Contextual Ethics, or Ethical Relativism

Oct 21

Ethics in business is a game, not unlike poker, argues Albert Carr in a 1968 paper entitled “Is Business Bluffing Ethical?”. Throughout his paper he argues that there is an ethical divide between personal ethics and business ethics, and that what may be unacceptable in personal matters, is not only acceptable in business matters, but expected. About 15 years later,┬áNorman Chase Gillespie published a counterpoint to Carr’s paper entitled “The Business of Ethics”. Gillespie’s position is that there should not be as much license for business matters as Carr proposes, however, he stops far short of arguing for an absolute.
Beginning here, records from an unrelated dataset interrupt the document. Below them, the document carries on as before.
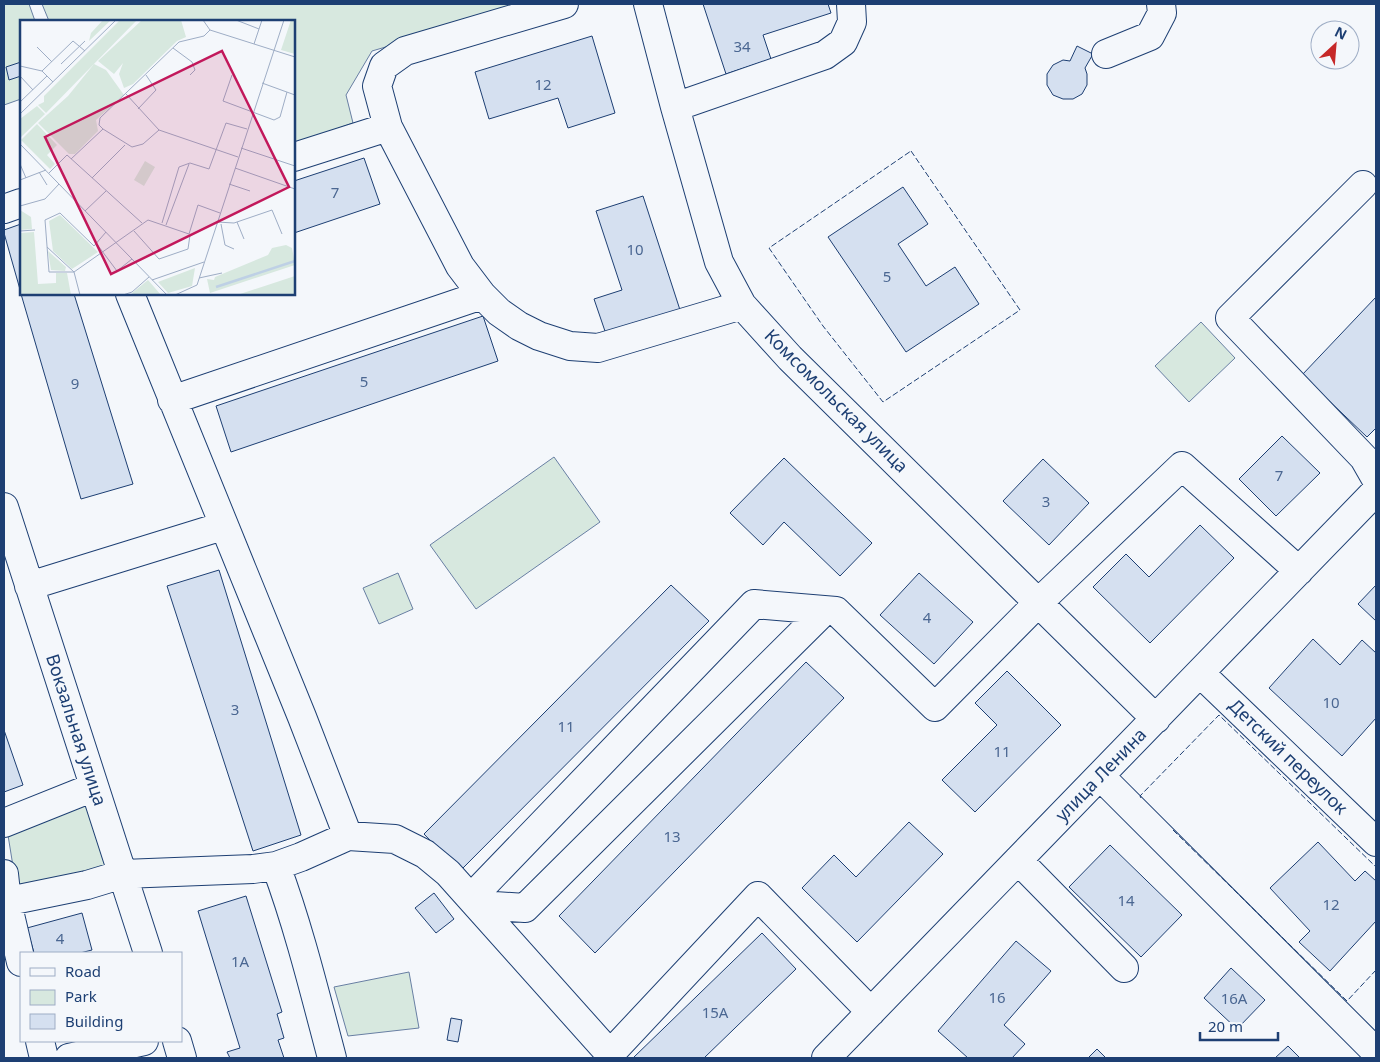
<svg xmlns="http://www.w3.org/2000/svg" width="1380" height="1062" font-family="'Noto Sans',sans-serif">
  <rect width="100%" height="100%" fill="#f4f7fb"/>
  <path fill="#d7e8df" stroke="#687fa3" d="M 4,4 L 29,4 L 35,21 L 21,21 L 21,99 L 4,105 Z
    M 42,4 L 532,4 L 372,51 L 346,95 L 353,123 L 294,144 L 294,21 L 49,21 Z
    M 1201,322 L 1235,358 L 1189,402 L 1155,366 Z
    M 554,457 L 600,522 L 476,609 L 430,545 Z
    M 398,573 L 413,609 L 379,624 L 363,588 Z
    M 89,804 L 107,866 L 17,891 L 7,829 Z
    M 409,972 L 419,1028 L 348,1036 L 334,987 Z"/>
  <path fill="#d5e0f0" stroke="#1d3f73" d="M 703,4 L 828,4 L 831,13 L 763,35 L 771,59 L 726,74 Z
    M 592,36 L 615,113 L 568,128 L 558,98 L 489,119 L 475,72 Z
    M 1077,46 L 1093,54 L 1085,68 L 1087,74 L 1087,85 L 1082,94 L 1073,99 L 1063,99 L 1053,95 L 1047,85 L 1047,74 L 1053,65 L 1063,60 L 1070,61 Z
    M 21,62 L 21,76 L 9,80 L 6,67 Z
    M 364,158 L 380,204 L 294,233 L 294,181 Z
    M 903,187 L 928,224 L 898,244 L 926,286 L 955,267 L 979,304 L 906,352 L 828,237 Z
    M 643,196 L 681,313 L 607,337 L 594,299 L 622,290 L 596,211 Z
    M 21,224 L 21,293 L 4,233 L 4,230 Z
    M 21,294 L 74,294 L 133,484 L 81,499 Z
    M 1376,297 L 1376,428 L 1367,437 L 1302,375 Z
    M 483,316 L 498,361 L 231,452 L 216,406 Z
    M 1282,436 L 1320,473 L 1276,516 L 1239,479 Z
    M 784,458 L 872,543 L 840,576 L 784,522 L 763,545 L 730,513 Z
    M 1043,459 L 1089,503 L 1049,545 L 1003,501 Z
    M 1200,525 L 1234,558 L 1150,643 L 1093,587 L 1126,554 L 1149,577 Z
    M 219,570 L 301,835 L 253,851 L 167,586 Z
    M 919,573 L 973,622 L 934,664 L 880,615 Z
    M 671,585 L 709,621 L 460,871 L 424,834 Z
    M 1376,585 L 1376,621 L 1358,604 Z
    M 1313,639 L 1340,665 L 1362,640 L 1376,653 L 1376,718 L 1342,756 L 1269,688 Z
    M 806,662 L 844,698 L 595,953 L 559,916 Z
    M 1007,671 L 1061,725 L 975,812 L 942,780 L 997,725 L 975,703 Z
    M 4,730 L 23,785 L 4,792 Z
    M 909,822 L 943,854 L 857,942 L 802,888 L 834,855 L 856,877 Z
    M 1318,842 L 1355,881 L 1365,871 L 1376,881 L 1376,921 L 1330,971 L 1299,942 L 1310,931 L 1270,888 Z
    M 1110,845 L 1182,915 L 1141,957 L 1069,887 Z
    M 434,893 L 454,919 L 436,933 L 415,908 Z
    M 246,896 L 282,1012 L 277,1014 L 284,1038 L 278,1040 L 284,1058 L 230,1058 L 227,1052 L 240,1048 L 198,911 Z
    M 82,913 L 92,950 L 80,953 L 34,953 L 27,928 Z
    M 762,933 L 796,969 L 704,1058 L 633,1058 Z
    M 1016,941 L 1051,971 L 1004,1025 L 1025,1044 L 1012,1058 L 968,1058 L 938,1031 Z
    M 1231,968 L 1265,1000 L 1237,1029 L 1204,998 Z
    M 451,1018 L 462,1020 L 458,1042 L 447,1040 Z
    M 1288,1046 L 1300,1058 L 1275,1058 Z
    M 1097,1049 L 1106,1058 L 1088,1058 Z"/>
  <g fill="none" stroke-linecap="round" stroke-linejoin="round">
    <defs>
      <path id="minor" d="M 648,4 L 675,107 L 719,262 L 742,305 L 790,358 L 1156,719
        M 1106,54 L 1150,36 L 1162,13 L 1161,4
        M 675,107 L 825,55 L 843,42 L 852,22 L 851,4
        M 388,127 L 460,266 L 482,295 L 499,312 L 519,326 L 539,336 L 570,346 L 598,348 L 742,305
        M 294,157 L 388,127 L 377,86 L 384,66 L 405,51 L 564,4
        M 1363,185 L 1230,318 L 1364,458 L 1376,479
        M 4,209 L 21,203
        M 130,294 L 302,717 L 348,836
        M 172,400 L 482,295
        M 4,507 L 148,953
        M 29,586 L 223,526
        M 1200,673 L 1376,842
        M 1100,776 L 1376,1052
        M 4,823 L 94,787
        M 1018,860 L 1124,968
        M 276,866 C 299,928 315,994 332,1058
        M 4,874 L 7,902 L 21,962
        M 471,898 L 754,604 L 836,611 L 935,707 L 1038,603 L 1182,466 L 1299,571
        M 4,902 L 87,885 L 123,874 L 253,869 L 276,866 L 301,857 L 348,836 L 395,839 L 425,854 L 448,873 L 610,1054 L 758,896 L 871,1012
        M 491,921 L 494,906 L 525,908 L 824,611
        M 40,1041 L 44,1058
        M 177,1041 L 182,1058
        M 69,1058 L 144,1041
        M 826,1058 L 1376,491"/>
    </defs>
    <use href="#minor" stroke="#1d3f73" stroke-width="30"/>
    <use href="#minor" stroke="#f4f7fb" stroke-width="28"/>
    <path stroke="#1d3f73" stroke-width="1" stroke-dasharray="6 2.5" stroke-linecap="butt" d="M 911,151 L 1020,310 L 883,402 L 823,326 L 769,248 Z
      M 1141,798 L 1140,796 L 1219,715 L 1376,867
      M 1173,830 L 1347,1001 L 1376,970"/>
  </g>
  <g text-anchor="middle" stroke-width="4" stroke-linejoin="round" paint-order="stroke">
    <g font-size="15" fill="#4b6792">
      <text x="742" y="52">34</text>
      <text x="543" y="90">12</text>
      <text x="335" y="198">7</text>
      <text x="635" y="255">10</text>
      <text x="887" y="282">5</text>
      <text x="364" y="387">5</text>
      <text x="75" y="389">9</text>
      <text x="1279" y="481">7</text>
      <text x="1046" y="507">3</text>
      <text x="927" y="623">4</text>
      <text x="1331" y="708">10</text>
      <text x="235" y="715">3</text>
      <text x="566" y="732">11</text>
      <text x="1002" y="757">11</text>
      <text x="672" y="842">13</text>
      <text x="1126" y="906">14</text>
      <text x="1331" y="910">12</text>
      <text x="60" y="944">4</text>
      <text x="240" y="967">1А</text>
      <text x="997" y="1003">16</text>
      <text x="1234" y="1004">16А</text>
      <text x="715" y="1018">15А</text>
    </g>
    <g font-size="18" fill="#1d3f73" stroke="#f4f7fb">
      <text transform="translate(836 401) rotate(45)" y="6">Комсомольская улица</text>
      <text transform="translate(76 730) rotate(72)" y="6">Вокзальная улица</text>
      <text transform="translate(1288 757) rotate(44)" y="6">Детский переулок</text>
      <text transform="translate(1101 775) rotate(-46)" y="6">улица Ленина</text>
    </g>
  </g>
  <g transform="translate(20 20)">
    <rect width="275" height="275" fill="#f4f7fb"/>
    <path d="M 83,0 L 91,0 L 69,21 L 71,13 ZM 100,0 L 117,0 L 26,93 L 18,85 L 24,82 L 24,76 ZM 122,0 L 161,0 L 166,17 L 157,21 L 113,64 L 104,68 L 99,54 L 103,43 L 94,54 L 78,41 ZM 271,0 L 275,0 L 275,34 L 261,30 ZM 74,44 L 86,50 L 104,75 L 76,100 L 78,111 L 55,134 L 49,134 L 18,103 L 48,76 ZM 17,86 L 25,94 L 0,118 L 0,99 ZM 17,104 L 37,125 L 27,135 L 35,144 L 30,149 L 1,120 ZM 125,141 L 135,147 L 124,166 L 114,160 ZM 0,190 L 11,197 L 12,209 L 0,210 ZM 40,195 L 78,232 L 52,249 L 33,231 L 29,201 ZM 14,212 L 18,264 L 36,263 L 36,253 L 47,253 L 51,275 L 0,275 L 0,213 ZM 266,225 L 272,228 L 275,245 L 190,273 L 187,259 L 194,260 L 195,257 L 248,235 L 252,228 ZM 28,231 L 46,247 L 45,251 L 31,250 ZM 175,248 L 172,266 L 148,273 L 138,262 ZM 275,256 L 275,275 L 217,275 ZM 128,260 L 141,275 L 113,275 L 112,273 Z" fill="#d7e8df"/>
    <path fill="none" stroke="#bed0e5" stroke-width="2.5" d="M 196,267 L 275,241"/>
    <path fill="none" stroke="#9eadc5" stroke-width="1" d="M 183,0 L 190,10 L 275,37M 216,0 L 239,9M 234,24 L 242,0M 17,27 L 32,42M 153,28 L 172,42 L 175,50 L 170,55M 41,44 L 65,21M 0,46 L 22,51 L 33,62M 22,51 L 53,21 L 65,31M 212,55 L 203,81 L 254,100 L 260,97 L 267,72M 0,56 L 13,70M 242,63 L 275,75M 106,74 L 139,110 L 218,137M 0,82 L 27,56M 118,89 L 136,70 L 126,55M 0,94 L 96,0M 83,109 L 112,127 L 123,124 L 139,110M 0,124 L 147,275M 221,128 L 275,146M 51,139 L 83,109 L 79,105 L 80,98 L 159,22 L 184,16 L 190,10M 0,144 L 6,158M 215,148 L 275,169M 19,152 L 27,165M 29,153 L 47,135 L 122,203M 72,158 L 105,125M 0,160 L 26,150M 209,164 L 230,171M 0,186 L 25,179 L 39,164M 65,191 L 86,171M 197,202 L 214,203 L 252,190 L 262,214M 217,202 L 224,219M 142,203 L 159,147 L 170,143 L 189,149 L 206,103 L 227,109M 201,204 L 205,225 L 214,229M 146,205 L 169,144M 0,211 L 15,210M 114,211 L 139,239 L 168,229 L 170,215M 86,212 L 74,226 L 40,193 L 25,200 L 29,252 L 54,252 L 128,200 L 169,214 L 178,185 L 200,193M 76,223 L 97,251 L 112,239M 27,227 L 54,252 L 60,275M 179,258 L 202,253M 132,260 L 184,242M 103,275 L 112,272 L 129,257M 155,275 L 177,265 L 264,0"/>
    <path fill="#c2185b" fill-opacity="0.15" stroke="#c2185b" stroke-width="2.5" d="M 202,31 L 269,167 L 91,254 L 25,117 Z"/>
    <rect width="275" height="275" fill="none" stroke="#1d3f73" stroke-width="2.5"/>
  </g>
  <rect width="1380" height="1062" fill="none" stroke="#1d3f73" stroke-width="10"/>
  <rect x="20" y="952" width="162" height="90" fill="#f4f7fb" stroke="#9eadc5"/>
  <rect x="30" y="968" width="25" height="8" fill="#f4f7fb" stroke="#9eadc5"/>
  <text x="65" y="977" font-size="15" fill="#1d3f73">Road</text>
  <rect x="30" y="990" width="25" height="15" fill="#d7e8df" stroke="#9eadc5"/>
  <text x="65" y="1002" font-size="15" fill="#1d3f73">Park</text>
  <rect x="30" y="1014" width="25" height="15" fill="#d5e0f0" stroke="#9eadc5"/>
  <text x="65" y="1027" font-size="15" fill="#1d3f73">Building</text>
  <g transform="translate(1335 45) rotate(26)"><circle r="24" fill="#f4f7fb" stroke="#9eadc5"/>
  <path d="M0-4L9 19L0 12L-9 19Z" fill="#c62828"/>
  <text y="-8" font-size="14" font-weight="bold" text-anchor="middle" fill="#1d3f73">N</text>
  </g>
  <path d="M1200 1032v8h78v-8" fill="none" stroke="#1d3f73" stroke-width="2.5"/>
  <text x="1208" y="1032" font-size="15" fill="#1d3f73" stroke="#f4f7fb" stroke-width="4" paint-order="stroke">20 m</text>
</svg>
Context drives the turning points in each argument from Carr and Gillespie. One main difference between their arguments is found in the assertion by Gillespie that morals represent an absolute that applies in all contexts, while implying that Carr throws morals out when promoting business ethics as a game. Carr does discuss morals, but not in their impact on business, instead taking the position that in the business context, the dominant guiding principle is law, not morals. What is right in business is determined not by morals or conscience, but by what is lawful. Carr does cede that  in circumstances where non-legislative stakeholders, such as clients, take a deep interest in a matter, that can also sway the business outcome. In this case, the choice is not made based on any right or wrong, but instead based on what is prudent and economically sound.

Relativism enters into Gillespie’s arguments as he introduces the concept of a “moral rule”. When he originally published his paper in 1983, society may have had a narrower view of what moral rules applied to groups of people, so that some of the relativism observed in Gellespie’s arguments may be a reflection of contemporary society and culture. For example, he argues that lying to save a life is acceptable. He also argues that putting the driver of another car at risk is better than threatening oncoming traffic or sacrificing one’s self to preserve the safety of others. These examples are far from absolute and he provides no justification as to why his moral conclusions ought to be shared by others, which weakens his arguments.

Dilemma is common between both papers and provides the desired thrust for their arguments. Each choose several scenarios in which someone must choose between two or more undesirable outcomes. In this moment of pressure a natural window opens, showing a man’s true character. Ultimately, both authors are making arguments and judgments about men’s character. The difficulty about dilemma is that it requires so much background and may have many subtexts. As ethics is the moral consideration of behavior, and there has been no effort by either author to establish a compelling moral agreement beforehand, it’s difficult to adequately judge whether or not the character’s they present appropriately addressed the dilemma presented to them.

While not addressed directly, each paper touches on the potential conflicts between public good and personal conscience. From a business perspective there are different cultural ideas about who represent stakeholders. Does a business have an obligation beyond it’s shareholders? Does that ethical obligation extend to the community, or the state or the country or even beyond? The scope of the perceived ethical obligation will inform the morals that should factor into any decision. It then remains to find a balance in the circumstances when there is a gap between the perceived public good and personal conscience.